*EXERCISE DESCRIPTION*. Copy exactly the lines from the beginning of the data down to and including the line holding "The Appearance Review", without any pictures.

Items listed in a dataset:
<<<<

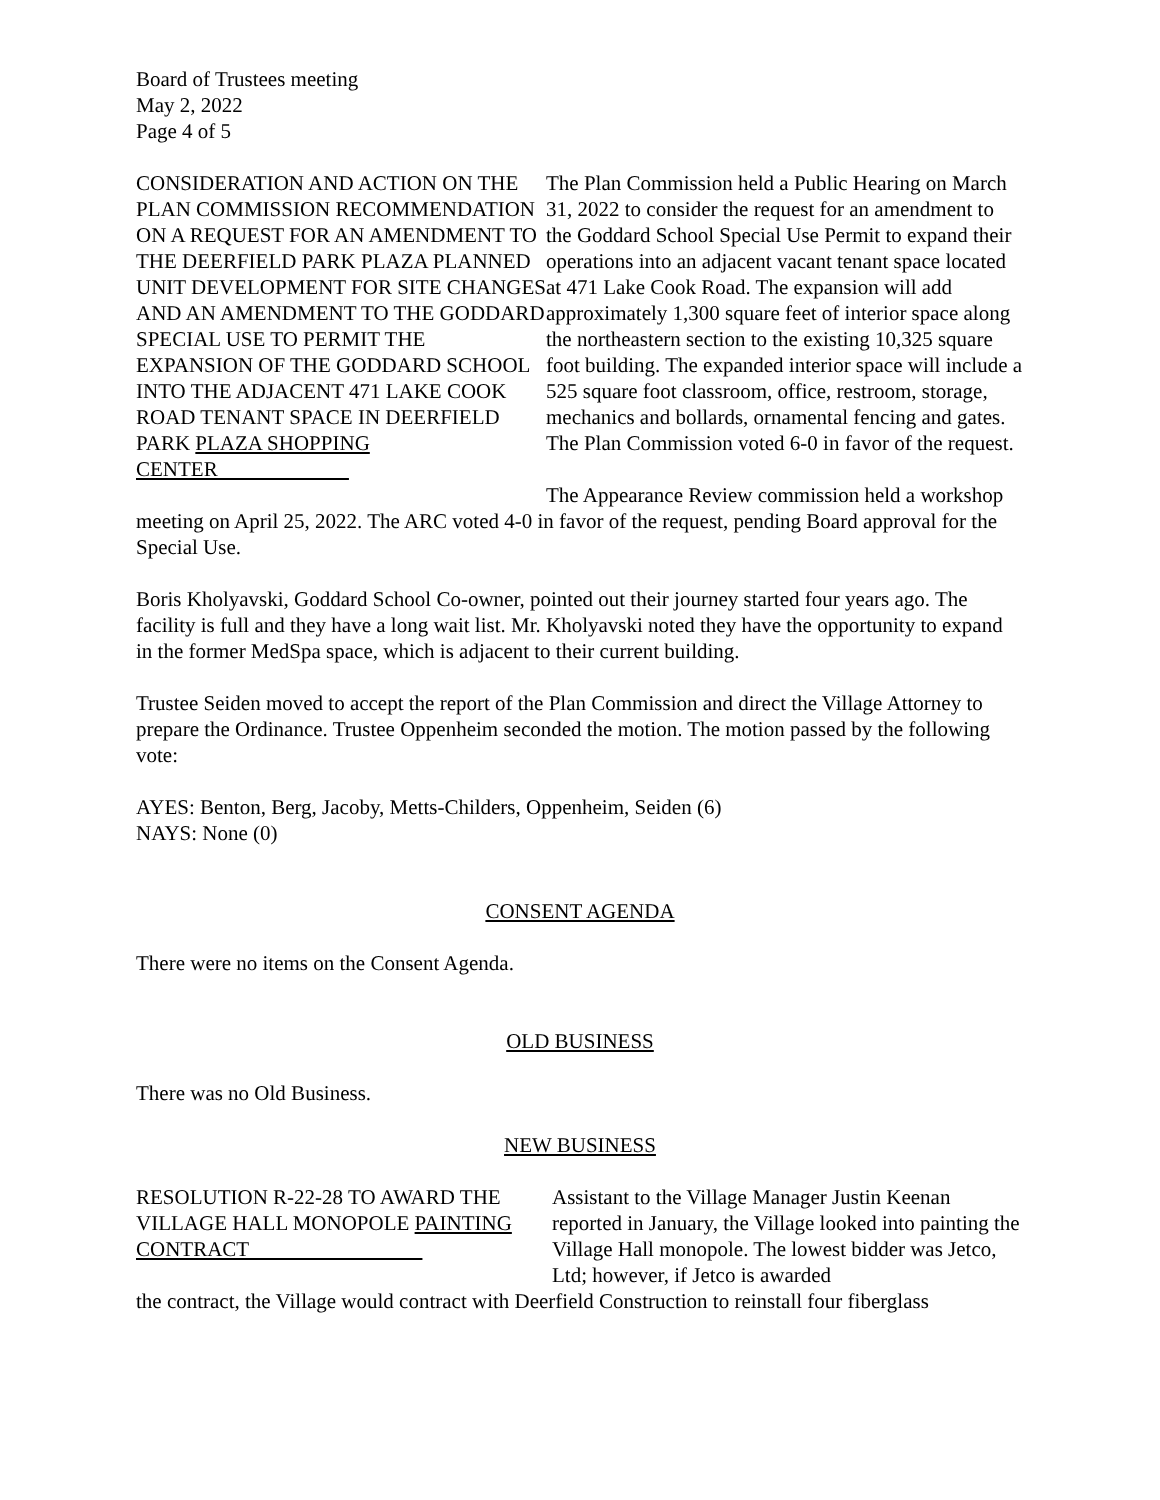Board of Trustees meeting
May 2, 2022
Page 4 of 5
CONSIDERATION AND ACTION ON THE PLAN COMMISSION RECOMMENDATION ON A REQUEST FOR AN AMENDMENT TO THE DEERFIELD PARK PLAZA PLANNED UNIT DEVELOPMENT FOR SITE CHANGES AND AN AMENDMENT TO THE GODDARD SPECIAL USE TO PERMIT THE EXPANSION OF THE GODDARD SCHOOL INTO THE ADJACENT 471 LAKE COOK ROAD TENANT SPACE IN DEERFIELD PARK PLAZA SHOPPING CENTER
The Plan Commission held a Public Hearing on March 31, 2022 to consider the request for an amendment to the Goddard School Special Use Permit to expand their operations into an adjacent vacant tenant space located at 471 Lake Cook Road. The expansion will add approximately 1,300 square feet of interior space along the northeastern section to the existing 10,325 square foot building. The expanded interior space will include a 525 square foot classroom, office, restroom, storage, mechanics and bollards, ornamental fencing and gates. The Plan Commission voted 6-0 in favor of the request.
The Appearance Review commission held a workshop meeting on April 25, 2022. The ARC voted 4-0 in favor of the request, pending Board approval for the Special Use.
Boris Kholyavski, Goddard School Co-owner, pointed out their journey started four years ago. The facility is full and they have a long wait list. Mr. Kholyavski noted they have the opportunity to expand in the former MedSpa space, which is adjacent to their current building.
Trustee Seiden moved to accept the report of the Plan Commission and direct the Village Attorney to prepare the Ordinance. Trustee Oppenheim seconded the motion. The motion passed by the following vote:
AYES: Benton, Berg, Jacoby, Metts-Childers, Oppenheim, Seiden (6)
NAYS: None (0)
CONSENT AGENDA
There were no items on the Consent Agenda.
OLD BUSINESS
There was no Old Business.
NEW BUSINESS
RESOLUTION R-22-28 TO AWARD THE VILLAGE HALL MONOPOLE PAINTING CONTRACT
Assistant to the Village Manager Justin Keenan reported in January, the Village looked into painting the Village Hall monopole. The lowest bidder was Jetco, Ltd; however, if Jetco is awarded
the contract, the Village would contract with Deerfield Construction to reinstall four fiberglass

>>>>

*WRITTEN RESPONSE*.
Board of Trustees meeting
May 2, 2022
Page 4 of 5
CONSIDERATION AND ACTION ON THE PLAN COMMISSION RECOMMENDATION ON A REQUEST FOR AN AMENDMENT TO THE DEERFIELD PARK PLAZA PLANNED UNIT DEVELOPMENT FOR SITE CHANGES AND AN AMENDMENT TO THE GODDARD SPECIAL USE TO PERMIT THE EXPANSION OF THE GODDARD SCHOOL INTO THE ADJACENT 471 LAKE COOK ROAD TENANT SPACE IN DEERFIELD PARK PLAZA SHOPPING CENTER
The Plan Commission held a Public Hearing on March 31, 2022 to consider the request for an amendment to the Goddard School Special Use Permit to expand their operations into an adjacent vacant tenant space located at 471 Lake Cook Road. The expansion will add approximately 1,300 square feet of interior space along the northeastern section to the existing 10,325 square foot building. The expanded interior space will include a 525 square foot classroom, office, restroom, storage, mechanics and bollards, ornamental fencing and gates. The Plan Commission voted 6-0 in favor of the request.
The Appearance Review commission held a workshop meeting on April 25, 2022. The ARC voted 4-0 in favor of the request, pending Board approval for the Special Use.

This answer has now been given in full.